Believe it or not, not everyone goes on dates anymore. Nope, online-dating is not the reason for that. Some people are simply too tired of dating, while others think that they’ll never find true love. This decision can never be easy to make, and yet some women have made it. Here are the reasons behind their decisions.
1. I was looking for a fairytale that doesn’t exist.
“I was really hoping that I’d find ‘the one’. I couldn’t wait to go out on a date with someone new. The excitement I used to feel while getting ready for a date was unmeasurable. I loved every part of that process. I’d put on my lipstick and think that maybe this night was the night I get to meet my soulmate. And maybe he’ll say how much he likes that color on my lips. But that never happened. Every date was even more disappointing than the date before and I was nowhere near my goal of meeting the love of my life. I wanted to give up dating for good, but I always thought that maybe the next date will be what I’m hoping for. That was until I realized that no date will ever be what I’m hoping for. Maybe there is no ‘the one’ and maybe I’m just looking for a fairytale that doesn’t exist. But, still, there is a sparkle of hope in my soul that he might come one day. If he exists somewhere in this world, I guess our destiny will find a way for us to meet. But, if he doesn’t, it’s fine. I know how to be alone. Actually, I’m very good at it.”
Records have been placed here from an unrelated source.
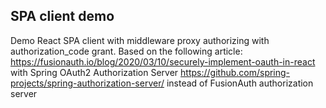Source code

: ## SPA client demo ##
Demo React SPA client with middleware proxy authorizing with authorization_code grant.
Based on the following article:
https://fusionauth.io/blog/2020/03/10/securely-implement-oauth-in-react
with Spring OAuth2 Authorization Server https://github.com/spring-projects/spring-authorization-server/ instead of FusionAuth authorization server
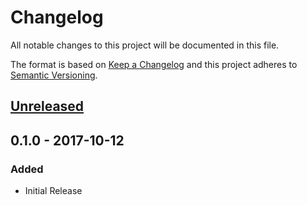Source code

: # Changelog
All notable changes to this project will be documented in this file.

The format is based on [Keep a Changelog](http://keepachangelog.com/en/1.0.0/)
and this project adheres to [Semantic Versioning](http://semver.org/spec/v2.0.0.html).

## [Unreleased]

## 0.1.0 - 2017-10-12
### Added
- Initial Release

[Unreleased]: https://github.com/weinfuse/redox/compare/0.1.0...HEAD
2. I lost too many hours of my life on people that weren’t worth my time.
“The last date I went on was a complete disaster. He didn’t even act like a gentleman. He didn’t try to get to know me and the only thing that he showed an interest in was himself. And, to be honest, he wasn’t even that interesting. The tragedy of this is that this is not the first bad date I was on. This was only one in a million. So, one day I said to myself that it is enough. I don’t have to put up with that anymore. I have lost too many hours of my life on people who weren’t worth my time. I realize now that some people are meant to be with each other, while others are meant to be alone. I feel like I am part of the second group. It’s not the most pleasant feeling in the world, but it’s something I’ll have to learn to live with.”
3. I’ve already met the love of my life.
“I’ve had one great love in my life. We were together for a very long time and that was the happiest period of my life—that was until he left me for another woman. My world shattered into pieces. I could’ve imagined him as my husband and the father of my children. I didn’t want to think about my future without him in it. And, all of a sudden, I had to. Now I can only imagine the things I wish were possible. When he left, my friends tried to cheer me up. They wanted me to start dating again and to meet some new people. I refused. I don’t see a point in dating when I’ve already met the love of my life. My love for him will never fade away.”
4. I’ve never been in a relationship.
“I have never been on a date. And I simply decided not to go on one ever. I know it sounds crazy, but that’s what I decided. I never got a chance to go out with someone. I’ve never been in a relationship. A lot of people around me go on dates all the time and, based on their experiences, dates are much worse than they seem. None of them have met someone to share their lives with. Dates are just draining their energy—especially when things go wrong and the other person falls for them. I don’t want to lose my time explaining why I don’t want to be with someone. I want it all. I want the whole package. And if that means being alone for a while, so be it. I don’t mind waiting a bit more.”
5. Being happy with a man is not possible for me.
“I have been on too many bad dates and in too many bad relationships. Everything is nice in the beginning. The first five minutes of every date are always fabulous. The first five weeks of a relationship, as well. On a date, after five minutes, I realize I’m not compatible with the guy at all. After those five weeks of a relationship, I start seeing his true colors. I always end up hurting and suffering. That’s why I started putting myself first. I don’t need a man to be happy. Obviously, being happy with a man is not possible for me. That’s why I’m going to work on myself instead of on a new relationship that is already set to fail.”